Murray's Law as an Entropy-per-Information-Cost Extremum
Justin Bennett
TL;DR
This work reframes Murray’s vascular branching principle as an entropy‑per‑information‑cost (EPIC) extremum, pricing structural upkeep in units of $\mathrm{J/bit}$ and unifying energy and morphology through a calibrated information ledger. By deriving a node‑level variational framework, it yields a generalized Murray scaling $Q \propto r^{\alpha}$ with $\alpha=(m+4)/2$, a tariff‑weighted vector closure that fixes junction angles, and a concave, flow‑cost edge function with exponent $\gamma=2m/(m+n)$, all under a growth‑cone bound on the rate of reliably maintained structure. The theory predicts Snell‑like refraction of optimal routes in heterogeneous price fields via a dimensionless routing index $\mathfrak n(x)$, and it delivers falsifiable geometric targets that are tested on HRF retinal bifurcations. Empirical results show sharp vector closure with a held‑out median residual $R(m)\approx0.232$ and strong rejection of nulls, establishing EPIC as a unit‑bearing design principle with broad applicability to biological and engineered branched networks.
Abstract
Transport networks must balance viscous pumping losses with the energetic cost of maintaining an operative architecture. This paper formulates that trade-off as an entropy-per-information-cost (EPIC) extremum that prices structural upkeep in calibrated units (joules per bit). An upkeep law r^m distinguishes volume-priced (m = 2) from surface-priced (m = 1) maintenance. In laminar Poiseuille flow, stationarity yields (i) a generalized Murray scaling Q proportional to r^alpha with alpha = (m + 4)/2; (ii) a tariff-weighted vector balance that fixes bifurcation geometry and predicts near-symmetric daughter openings of about 75 degrees for m = 2 and about 97 degrees for m = 1; and (iii) a universal partition of power between pumping and upkeep.

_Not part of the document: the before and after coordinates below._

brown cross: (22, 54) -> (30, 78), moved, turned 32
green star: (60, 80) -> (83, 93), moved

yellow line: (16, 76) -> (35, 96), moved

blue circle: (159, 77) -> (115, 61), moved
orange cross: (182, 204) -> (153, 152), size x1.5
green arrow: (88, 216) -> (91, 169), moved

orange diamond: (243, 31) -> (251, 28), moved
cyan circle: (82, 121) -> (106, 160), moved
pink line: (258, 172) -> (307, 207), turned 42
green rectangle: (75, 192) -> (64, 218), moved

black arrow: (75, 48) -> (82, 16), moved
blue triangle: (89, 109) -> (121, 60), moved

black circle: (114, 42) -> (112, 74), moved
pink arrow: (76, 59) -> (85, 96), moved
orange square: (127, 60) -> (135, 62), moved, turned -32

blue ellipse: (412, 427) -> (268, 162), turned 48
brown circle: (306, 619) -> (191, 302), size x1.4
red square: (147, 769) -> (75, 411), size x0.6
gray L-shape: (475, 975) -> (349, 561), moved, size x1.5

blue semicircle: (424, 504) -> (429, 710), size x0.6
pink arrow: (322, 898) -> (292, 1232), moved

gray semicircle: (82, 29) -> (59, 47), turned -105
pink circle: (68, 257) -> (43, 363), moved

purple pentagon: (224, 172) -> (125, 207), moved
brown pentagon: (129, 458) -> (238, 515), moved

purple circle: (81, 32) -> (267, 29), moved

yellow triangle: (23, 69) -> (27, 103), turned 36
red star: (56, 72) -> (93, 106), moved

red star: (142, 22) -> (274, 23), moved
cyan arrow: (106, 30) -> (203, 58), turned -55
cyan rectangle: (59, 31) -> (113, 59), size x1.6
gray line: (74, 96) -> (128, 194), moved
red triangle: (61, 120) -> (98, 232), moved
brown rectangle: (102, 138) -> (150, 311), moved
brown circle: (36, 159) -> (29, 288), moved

Eliminating radii gives a strictly concave flux cost proportional to Q^gamma with gamma = 2m/(m + 4), favoring mergers and deep tree hierarchies, and defines a routing index that induces Snell-like refraction of optimal paths across spatial tariff contrasts. A preregistered, held-out test on retinal bifurcations from the High-Resolution Fundus dataset (N = 19,126) shows sharp vector closure: the median residual is R = 0.232 with a nonparametric 95 percent bootstrap interval [0.229, 0.236], 91 percent of junctions fall under the pre-specified strict threshold, and structure-preserving nulls shift decisively to larger residuals. These results render classical branching relations explicitly unit-bearing (J/bit) and provide falsifiable geometric targets and quantitative design rules for transport networks.